INPUT DATA:

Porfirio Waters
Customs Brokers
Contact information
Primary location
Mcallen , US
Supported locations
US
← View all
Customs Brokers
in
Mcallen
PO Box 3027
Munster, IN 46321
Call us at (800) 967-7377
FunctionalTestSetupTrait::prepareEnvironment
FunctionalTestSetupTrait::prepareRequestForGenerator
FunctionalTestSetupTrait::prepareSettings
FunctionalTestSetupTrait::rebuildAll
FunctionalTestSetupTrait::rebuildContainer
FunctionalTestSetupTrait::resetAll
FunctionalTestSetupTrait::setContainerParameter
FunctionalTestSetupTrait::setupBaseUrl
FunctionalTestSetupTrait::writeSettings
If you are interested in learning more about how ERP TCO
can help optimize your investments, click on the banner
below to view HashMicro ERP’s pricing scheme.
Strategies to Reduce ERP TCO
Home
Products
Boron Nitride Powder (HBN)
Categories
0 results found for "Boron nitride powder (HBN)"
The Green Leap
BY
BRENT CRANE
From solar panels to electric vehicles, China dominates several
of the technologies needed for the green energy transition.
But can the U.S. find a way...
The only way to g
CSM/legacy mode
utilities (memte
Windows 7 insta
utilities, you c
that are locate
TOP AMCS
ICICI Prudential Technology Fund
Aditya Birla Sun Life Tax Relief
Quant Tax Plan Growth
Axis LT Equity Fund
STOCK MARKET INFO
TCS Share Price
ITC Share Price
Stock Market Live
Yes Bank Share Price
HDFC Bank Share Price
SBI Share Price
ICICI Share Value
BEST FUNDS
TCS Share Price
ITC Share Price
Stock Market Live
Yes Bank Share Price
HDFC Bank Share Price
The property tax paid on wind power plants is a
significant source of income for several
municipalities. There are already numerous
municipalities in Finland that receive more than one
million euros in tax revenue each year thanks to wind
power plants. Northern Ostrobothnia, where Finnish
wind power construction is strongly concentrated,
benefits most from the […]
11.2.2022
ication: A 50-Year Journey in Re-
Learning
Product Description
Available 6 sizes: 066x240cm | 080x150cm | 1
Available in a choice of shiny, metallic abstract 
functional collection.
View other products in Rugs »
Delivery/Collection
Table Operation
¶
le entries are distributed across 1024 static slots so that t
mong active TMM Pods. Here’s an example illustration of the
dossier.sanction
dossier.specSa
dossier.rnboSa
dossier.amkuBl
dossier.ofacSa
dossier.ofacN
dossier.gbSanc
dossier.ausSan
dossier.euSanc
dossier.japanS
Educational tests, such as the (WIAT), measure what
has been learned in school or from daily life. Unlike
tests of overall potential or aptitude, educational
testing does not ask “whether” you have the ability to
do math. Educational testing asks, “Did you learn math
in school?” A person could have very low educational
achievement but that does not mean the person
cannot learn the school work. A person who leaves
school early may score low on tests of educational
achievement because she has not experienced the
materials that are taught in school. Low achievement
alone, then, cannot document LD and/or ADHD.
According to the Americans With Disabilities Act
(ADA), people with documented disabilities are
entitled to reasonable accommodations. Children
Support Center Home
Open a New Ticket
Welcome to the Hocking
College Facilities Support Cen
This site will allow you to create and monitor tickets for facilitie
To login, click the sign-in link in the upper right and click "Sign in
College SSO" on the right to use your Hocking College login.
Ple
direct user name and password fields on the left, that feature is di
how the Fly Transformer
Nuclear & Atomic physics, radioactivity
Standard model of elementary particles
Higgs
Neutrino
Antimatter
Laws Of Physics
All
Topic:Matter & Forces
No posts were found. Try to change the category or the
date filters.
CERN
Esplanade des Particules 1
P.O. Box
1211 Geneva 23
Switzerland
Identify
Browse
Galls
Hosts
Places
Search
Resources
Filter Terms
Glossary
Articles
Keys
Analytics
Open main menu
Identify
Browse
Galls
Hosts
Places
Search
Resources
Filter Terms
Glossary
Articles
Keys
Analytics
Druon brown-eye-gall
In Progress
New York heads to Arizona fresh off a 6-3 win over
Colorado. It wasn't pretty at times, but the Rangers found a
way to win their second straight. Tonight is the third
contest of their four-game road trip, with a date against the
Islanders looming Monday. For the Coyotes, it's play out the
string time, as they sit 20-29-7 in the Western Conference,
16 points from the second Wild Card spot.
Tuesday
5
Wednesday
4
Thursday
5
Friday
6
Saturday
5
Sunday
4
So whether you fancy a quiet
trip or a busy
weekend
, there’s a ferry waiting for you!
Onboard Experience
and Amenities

WRITTEN TASK:
Start with the line above that contains "From solar panels" and stop after the line that contains "Delivery/Collection". Output those lines exactly, and only those.

RESPONSE AREA:
From solar panels to electric vehicles, China dominates several
of the technologies needed for the green energy transition.
But can the U.S. find a way...
The only way to g
CSM/legacy mode
utilities (memte
Windows 7 insta
utilities, you c
that are locate
TOP AMCS
ICICI Prudential Technology Fund
Aditya Birla Sun Life Tax Relief
Quant Tax Plan Growth
Axis LT Equity Fund
STOCK MARKET INFO
TCS Share Price
ITC Share Price
Stock Market Live
Yes Bank Share Price
HDFC Bank Share Price
SBI Share Price
ICICI Share Value
BEST FUNDS
TCS Share Price
ITC Share Price
Stock Market Live
Yes Bank Share Price
HDFC Bank Share Price
The property tax paid on wind power plants is a
significant source of income for several
municipalities. There are already numerous
municipalities in Finland that receive more than one
million euros in tax revenue each year thanks to wind
power plants. Northern Ostrobothnia, where Finnish
wind power construction is strongly concentrated,
benefits most from the […]
11.2.2022
ication: A 50-Year Journey in Re-
Learning
Product Description
Available 6 sizes: 066x240cm | 080x150cm | 1
Available in a choice of shiny, metallic abstract 
functional collection.
View other products in Rugs »
Delivery/Collection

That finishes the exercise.